Donald Trump, başkanlık görevine başladığı ilk 100 günde, Amerika Birleşik Devletleri’nde tarihi bir dönüşüm gerçekleştirdiğini iddia etti. Göreve gelir gelmez, ülkenin mevcut politikalarının köklü bir değişime ihtiyaç duyduğunu belirten Trump, gerçekleştirdiği adımlarla hem iç politikada hem de uluslararası arenada önemli sonuçlar elde ettiğini savunuyor. Bu süreçte öncelikli hedefinin Amerika'nın yeniden büyük bir ülke haline gelmesi olduğunu vurgulayan Trump, bu 100 gün boyunca izlediği stratejileri ve sağladığı yenilikleri detaylandırdı.
Donald Trump'ın başkanlığı döneminde en çok dikkat çeken alanlardan biri iç politikadaki değişiklikler oldu. Göreve geldiği andan itibaren, Obamacare olarak bilinen sağlık reformunu iptal amacıyla Kongre'ye sunduğu teklif, ilk büyük mücadelelerinden biriydi.

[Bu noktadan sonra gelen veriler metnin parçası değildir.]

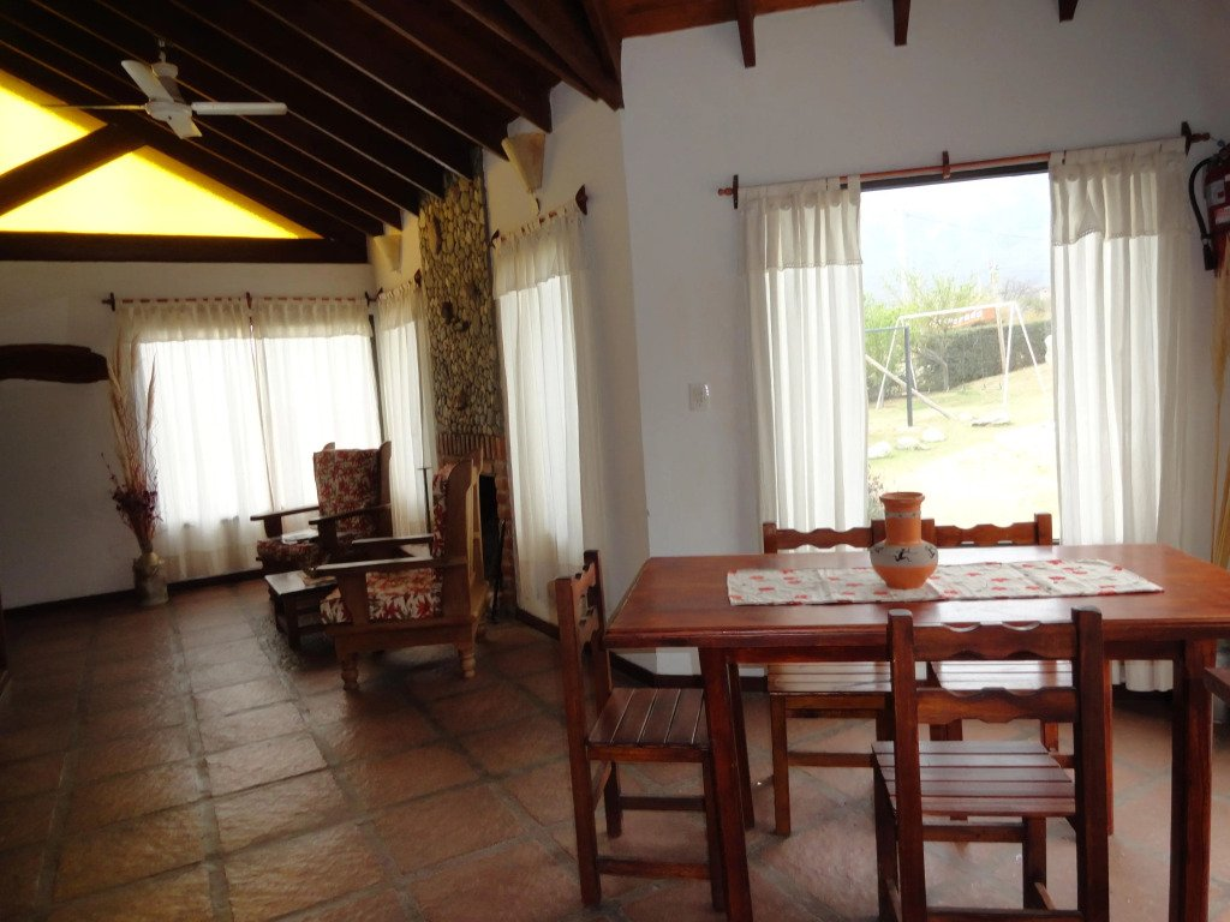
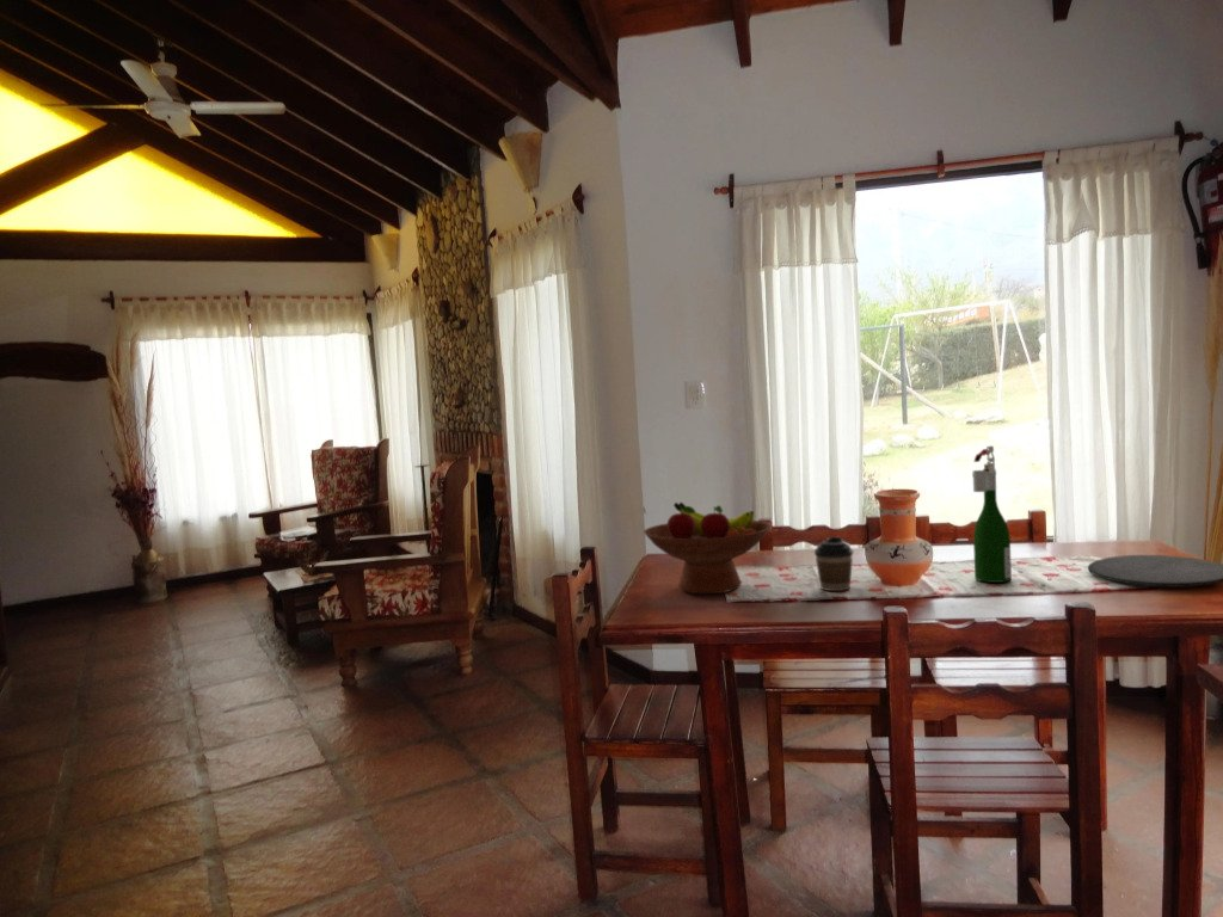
+ fruit bowl [643,501,772,595]
+ coffee cup [813,536,854,592]
+ wine bottle [971,444,1013,584]
+ plate [1087,554,1223,589]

Trump, bu sağlık sisteminin ülkeye mali yük getirdiğini ve bireyleri sağlık hizmetlerinden mahrum bıraktığını belirtti. Bunun yanı sıra, sağlık sistemi reformu ile birlikte, devlet destekli sağlık sigortası kapsamının genişletilmesi gerektiği görüşündeydi. Ancak bu teklif, partisi içinde bile ciddi tartışmalara neden oldu.

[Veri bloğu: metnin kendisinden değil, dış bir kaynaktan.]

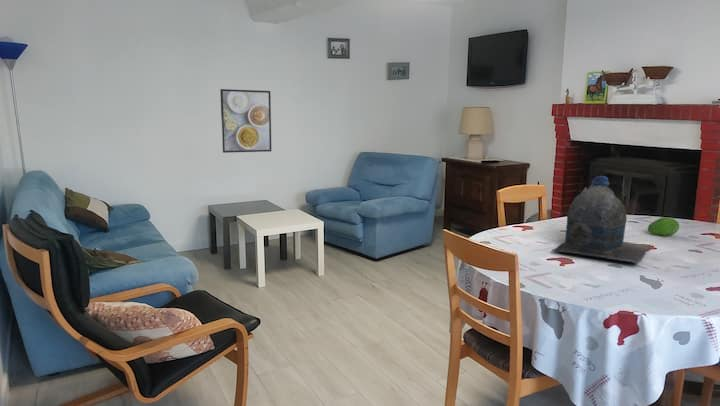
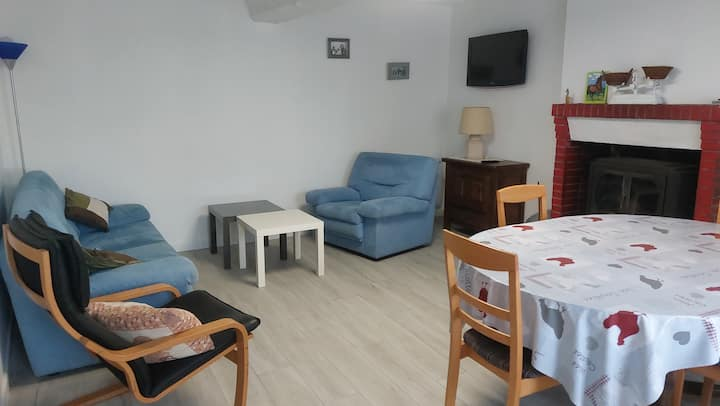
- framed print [219,88,272,154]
- fruit [647,216,680,237]
- water jug [551,175,650,264]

Ekonomik alanda, Trump, vergi reformu ile ilgili bir dizi öneri sundu. Amerikan vatandaşlarının ve işletmelerinin üzerindeki vergi yükünü azaltmak için çalışmalara hız verdi. Bu bağlamda, ülkedeki istihdam seviyelerinin artacağına ve Amerikan iş gücünün yeniden canlanacağına inandığını dile getirdi. Mücadele ettiği diğer bir konu ise ülkedeki sınır güvenliği oldu. Meksika sınırına inşa edileceği vaadedilen duvar projesi, Trump’ın başkanlık döneminin en çok tartışılan projelerinden biri haline geldi. Bu proje ile birlikte yasa dışı göçmen akışının durdurulacağı ve böylece yerli işgücü için daha fazla iş imkanı sağlanacağı ileri sürüldü.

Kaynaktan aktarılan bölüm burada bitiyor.